How to Determine the Potential
Equity of Your New Home
home equity articles and tips
Home equity is roughly defined as your asset in your home. Your home is often one of the largest assets that you have. However, if it is greatly encumbered by mortgages or liens, it is not truly worth that much. Because your home's equity can greatly impact you and your finances later in life, it is important to consider how much equity you currently have if you have just purchased a home and how you can raise your home's equity to better your finances.
Consider Your Home's Current Market Value
First, you must know how much your home currently worth. This is usually considered to be the amount assessed by your county's tax assessor. You may be surprised at how high or low this number actually is. Also, be aware that this number could be different from the current market value, which could be higher or lower based on the interest in the housing market in your area. You should rely mainly on this current market value amount found with the help of a realtor.
Subtract Your Current Mortgage Amount
However, if you owe something on your home, your equity will be less than your home's current market value is. When you have a mortgage or a loan against your home, a bank or another financial institution actually owns part of your home. Subtract this number from the number you just figured for the current market value.
Do Not Rely on Your Purchase Price
It is exciting to buy property, especially if you know that you are getting a great price for it. However, do not assume that your purchase price is the same as the amount of equity that you have. Your purchase price may have been artificially driven up because of demand in the area for that certain type of home, or it may have been lower because of specials, assessments or other downsides associated with the home.

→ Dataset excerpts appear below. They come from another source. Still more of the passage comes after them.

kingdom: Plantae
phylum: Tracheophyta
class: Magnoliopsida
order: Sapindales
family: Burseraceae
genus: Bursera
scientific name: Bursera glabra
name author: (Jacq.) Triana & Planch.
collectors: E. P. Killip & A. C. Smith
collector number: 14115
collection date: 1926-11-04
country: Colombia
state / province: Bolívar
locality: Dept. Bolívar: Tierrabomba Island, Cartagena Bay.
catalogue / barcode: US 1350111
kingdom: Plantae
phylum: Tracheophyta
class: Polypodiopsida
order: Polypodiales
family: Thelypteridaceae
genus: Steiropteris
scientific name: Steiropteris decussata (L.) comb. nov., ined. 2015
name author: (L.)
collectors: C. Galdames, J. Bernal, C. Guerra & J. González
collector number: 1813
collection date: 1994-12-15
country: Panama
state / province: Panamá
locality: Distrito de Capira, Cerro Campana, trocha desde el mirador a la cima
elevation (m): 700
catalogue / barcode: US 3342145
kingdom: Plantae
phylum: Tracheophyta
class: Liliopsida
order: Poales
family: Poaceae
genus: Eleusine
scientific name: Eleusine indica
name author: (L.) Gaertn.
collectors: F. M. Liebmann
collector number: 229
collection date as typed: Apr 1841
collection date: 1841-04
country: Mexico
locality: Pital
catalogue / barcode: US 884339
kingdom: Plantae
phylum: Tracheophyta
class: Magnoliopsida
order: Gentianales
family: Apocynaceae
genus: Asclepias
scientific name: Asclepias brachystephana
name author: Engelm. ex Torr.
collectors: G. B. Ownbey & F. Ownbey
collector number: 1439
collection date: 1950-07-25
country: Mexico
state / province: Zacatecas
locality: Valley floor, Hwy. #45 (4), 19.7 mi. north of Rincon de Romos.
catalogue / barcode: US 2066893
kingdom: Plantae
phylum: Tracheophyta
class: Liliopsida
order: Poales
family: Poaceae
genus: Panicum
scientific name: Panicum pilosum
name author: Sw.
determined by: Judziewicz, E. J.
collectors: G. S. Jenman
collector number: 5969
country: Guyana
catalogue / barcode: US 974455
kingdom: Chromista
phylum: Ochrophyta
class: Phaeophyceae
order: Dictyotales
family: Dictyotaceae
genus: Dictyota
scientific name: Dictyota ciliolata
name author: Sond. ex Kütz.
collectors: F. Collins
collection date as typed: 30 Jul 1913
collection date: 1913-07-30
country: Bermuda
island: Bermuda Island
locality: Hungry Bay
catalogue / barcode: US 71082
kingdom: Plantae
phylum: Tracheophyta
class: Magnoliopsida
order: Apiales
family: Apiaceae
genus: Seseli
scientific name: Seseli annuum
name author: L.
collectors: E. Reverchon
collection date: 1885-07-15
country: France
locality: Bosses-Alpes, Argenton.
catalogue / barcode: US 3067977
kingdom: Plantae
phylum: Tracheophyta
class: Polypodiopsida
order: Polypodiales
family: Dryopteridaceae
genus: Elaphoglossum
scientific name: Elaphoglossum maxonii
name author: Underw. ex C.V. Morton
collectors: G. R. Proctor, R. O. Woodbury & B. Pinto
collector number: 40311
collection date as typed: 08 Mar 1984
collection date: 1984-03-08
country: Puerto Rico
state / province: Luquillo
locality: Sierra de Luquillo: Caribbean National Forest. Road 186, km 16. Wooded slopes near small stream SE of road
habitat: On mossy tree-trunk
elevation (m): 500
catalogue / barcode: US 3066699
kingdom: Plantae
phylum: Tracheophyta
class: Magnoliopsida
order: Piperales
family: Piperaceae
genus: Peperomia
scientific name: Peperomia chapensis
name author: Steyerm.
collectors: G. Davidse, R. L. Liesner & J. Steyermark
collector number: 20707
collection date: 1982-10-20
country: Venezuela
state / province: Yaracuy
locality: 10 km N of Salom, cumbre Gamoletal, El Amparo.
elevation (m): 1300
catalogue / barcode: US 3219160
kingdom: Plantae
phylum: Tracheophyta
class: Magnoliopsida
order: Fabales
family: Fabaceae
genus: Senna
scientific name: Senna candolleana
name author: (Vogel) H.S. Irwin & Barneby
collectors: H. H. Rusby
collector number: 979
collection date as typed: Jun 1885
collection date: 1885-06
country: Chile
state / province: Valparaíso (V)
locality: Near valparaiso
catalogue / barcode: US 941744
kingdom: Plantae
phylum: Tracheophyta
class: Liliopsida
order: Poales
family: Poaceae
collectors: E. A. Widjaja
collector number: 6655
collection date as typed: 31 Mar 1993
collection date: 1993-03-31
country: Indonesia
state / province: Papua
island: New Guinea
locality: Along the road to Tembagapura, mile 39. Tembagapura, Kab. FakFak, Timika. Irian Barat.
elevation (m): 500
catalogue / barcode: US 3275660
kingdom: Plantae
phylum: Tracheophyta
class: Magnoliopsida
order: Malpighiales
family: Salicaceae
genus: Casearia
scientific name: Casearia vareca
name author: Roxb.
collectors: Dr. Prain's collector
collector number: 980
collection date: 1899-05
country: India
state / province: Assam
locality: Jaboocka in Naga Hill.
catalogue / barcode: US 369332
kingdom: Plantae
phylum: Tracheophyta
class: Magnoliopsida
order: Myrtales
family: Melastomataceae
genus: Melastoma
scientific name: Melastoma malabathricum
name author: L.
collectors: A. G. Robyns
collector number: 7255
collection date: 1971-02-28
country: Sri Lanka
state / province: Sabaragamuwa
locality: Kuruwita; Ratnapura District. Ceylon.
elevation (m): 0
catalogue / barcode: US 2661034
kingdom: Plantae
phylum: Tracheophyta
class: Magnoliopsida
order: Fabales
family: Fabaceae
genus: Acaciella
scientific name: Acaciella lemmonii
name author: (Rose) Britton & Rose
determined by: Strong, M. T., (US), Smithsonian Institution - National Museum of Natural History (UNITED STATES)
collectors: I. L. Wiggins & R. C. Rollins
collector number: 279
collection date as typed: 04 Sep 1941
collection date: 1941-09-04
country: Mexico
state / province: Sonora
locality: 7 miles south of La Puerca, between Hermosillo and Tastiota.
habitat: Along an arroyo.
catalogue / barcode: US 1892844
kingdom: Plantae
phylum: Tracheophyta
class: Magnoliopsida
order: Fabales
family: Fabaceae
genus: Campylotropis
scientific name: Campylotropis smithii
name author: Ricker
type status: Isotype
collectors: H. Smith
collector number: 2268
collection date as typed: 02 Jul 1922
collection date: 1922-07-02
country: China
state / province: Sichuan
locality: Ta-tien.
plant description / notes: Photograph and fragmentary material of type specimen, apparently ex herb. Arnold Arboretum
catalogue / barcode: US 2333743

Ask Yourself if You Have Increased Your Equity
Even if you have recently moved into your new home, your equity can substantially improve if you make changes to your home as many people do within a few months of taking ownership. Improving curb appeal, doing even small remodels of bathrooms or the kitchen and upgrading flooring, windows, doors or other features can dramatically improve your home's market value as well as your home equity even though your mortgage has not changed.
If you are unhappy with the amount of equity that you currently have in your home, do not be discouraged, but instead focus on what you can do to improve this number. Keep paying down your mortgage, and you will gradually see your equity increase as long as the housing market in your area stays firm. In addition, you can make changes and improvements to your home to increase equity, which will improve your assets and give you a solid financial foundation.